→ TASK TO CARRY OUT:
Write out the lines below exactly as they appear, from the first one through the line containing "baru yang belum pernah dihadirkan di sidang", and leave the pictures out of your answer.
*** Opening of MATERIALS PROVIDED ***
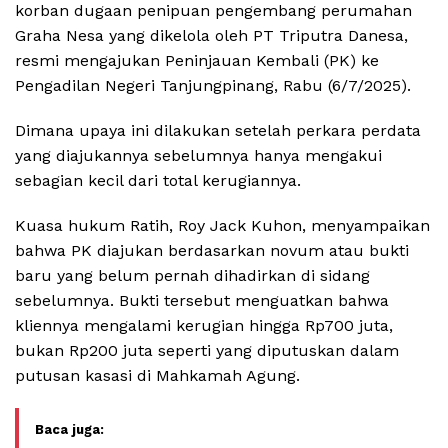
korban dugaan penipuan pengembang perumahan
Graha Nesa yang dikelola oleh PT Triputra Danesa,
resmi mengajukan Peninjauan Kembali (PK) ke
Pengadilan Negeri Tanjungpinang, Rabu (6/7/2025).
Dimana upaya ini dilakukan setelah perkara perdata
yang diajukannya sebelumnya hanya mengakui
sebagian kecil dari total kerugiannya.
Kuasa hukum Ratih, Roy Jack Kuhon, menyampaikan
bahwa PK diajukan berdasarkan novum atau bukti
baru yang belum pernah dihadirkan di sidang
sebelumnya. Bukti tersebut menguatkan bahwa
kliennya mengalami kerugian hingga Rp700 juta,
bukan Rp200 juta seperti yang diputuskan dalam
putusan kasasi di Mahkamah Agung.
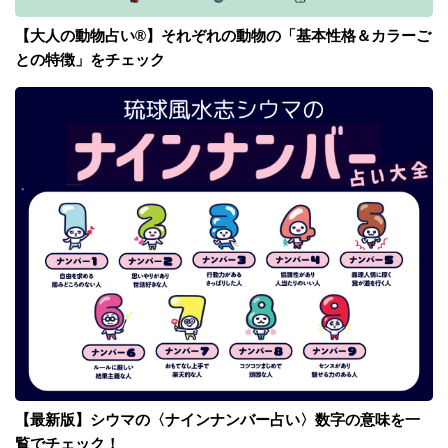
【大人の動物占い®】それぞれの動物の「基本性格＆カラーご
との特徴」をチェック
【最新版】シウマの〈ナインナンバー占い〉数字の意味を一
覧でチェック！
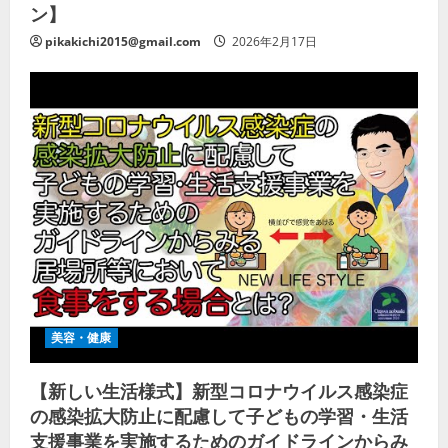
ン】
pikakichi2015@gmail.com
2026年2月17日
美容・健康
【新しい生活様式】新型コロナウイルス感染症
の感染拡大防止に配慮して子どもの学習・生活
支援事業を実施するためのガイドラインからみ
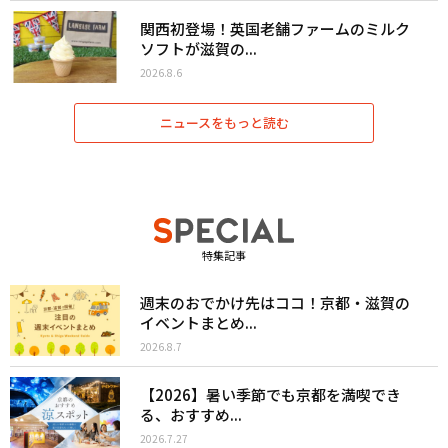
関西初登場！英国老舗ファームのミルク
ソフトが滋賀の...
2026.8.6
ニュースをもっと読む
特集記事
週末のおでかけ先はココ！京都・滋賀の
イベントまとめ...
2026.8.7
【2026】暑い季節でも京都を満喫でき
る、おすすめ...
2026.7.27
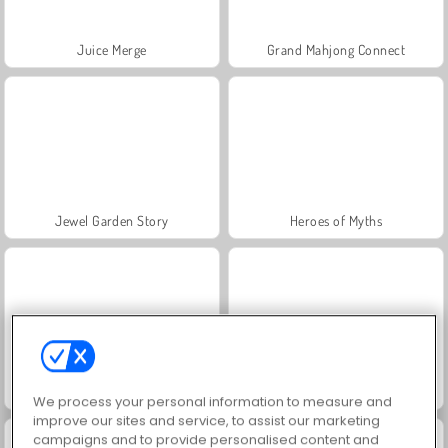
Juice Merge
Grand Mahjong Connect
Jewel Garden Story
Heroes of Myths
Masha and the Bear: Meadows
Scala 40
We process your personal information to measure and
improve our sites and service, to assist our marketing
campaigns and to provide personalised content and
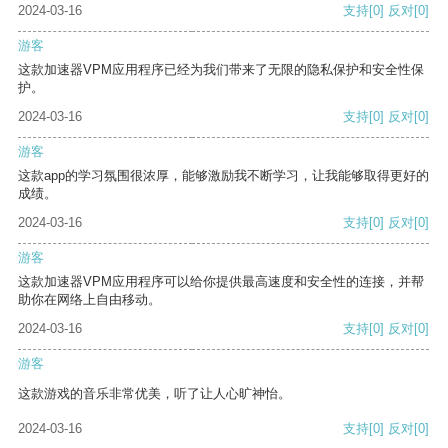
2024-03-16
支持
[0]
反对
[0]
游客
这款加速器VPM应用程序已经为我们带来了无限的隐私保护和安全性保
护。
2024-03-16
支持
[0]
反对
[0]
游客
这款app的学习氛围很浓厚，能够激励我不断学习，让我能够取得更好的
成绩。
2024-03-16
支持
[0]
反对
[0]
游客
这款加速器VPM应用程序可以给你提供最高速度和安全性的连接，并帮
助你在网络上自由移动。
2024-03-16
支持
[0]
反对
[0]
游客
这款游戏的音乐非常优美，听了让人心旷神怡。
2024-03-16
支持
[0]
反对
[0]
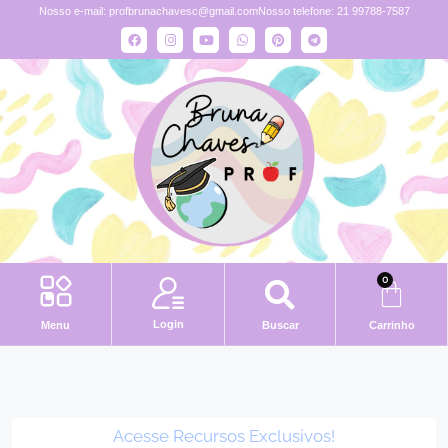
Nosso e-mail:
profbrunachavesc@gmail.com
Nosso telefone: 21 99788-7587
0
Login
Menu
Buscar
Carrinho
Acesse Recursos Exclusivos!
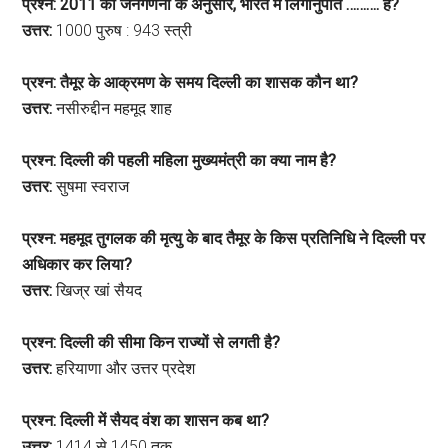
प्रश्न: 2011 की जनगणना के अनुसार, भारत में लिंगानुपात ………. है?
उत्तर:
1000 पुरुष : 943 स्त्री
प्रश्न: तैमूर के आक्रमण के समय दिल्ली का शासक कौन था?
उत्तर:
नसीरुद्दीन महमूद शाह
प्रश्न: दिल्ली की पहली महिला मुख्यमंत्री का क्या नाम है?
उत्तर:
सुषमा स्वराज
प्रश्न: महमूद तुगलक की मृत्यु के बाद तैमूर के किस प्रतिनिधि ने दिल्ली पर
अधिकार कर लिया?
उत्तर:
खिज्र खां सैयद
प्रश्न: दिल्ली की सीमा किन राज्यों से लगती है?
उत्तर:
हरियाणा और उत्तर प्रदेश
प्रश्न: दिल्ली में सैयद वंश का शासन कब था?
उत्तर:
1414 से 1450 तक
*** Close of MATERIALS PROVIDED ***
→ THE ANSWER:
korban dugaan penipuan pengembang perumahan
Graha Nesa yang dikelola oleh PT Triputra Danesa,
resmi mengajukan Peninjauan Kembali (PK) ke
Pengadilan Negeri Tanjungpinang, Rabu (6/7/2025).
Dimana upaya ini dilakukan setelah perkara perdata
yang diajukannya sebelumnya hanya mengakui
sebagian kecil dari total kerugiannya.
Kuasa hukum Ratih, Roy Jack Kuhon, menyampaikan
bahwa PK diajukan berdasarkan novum atau bukti
baru yang belum pernah dihadirkan di sidang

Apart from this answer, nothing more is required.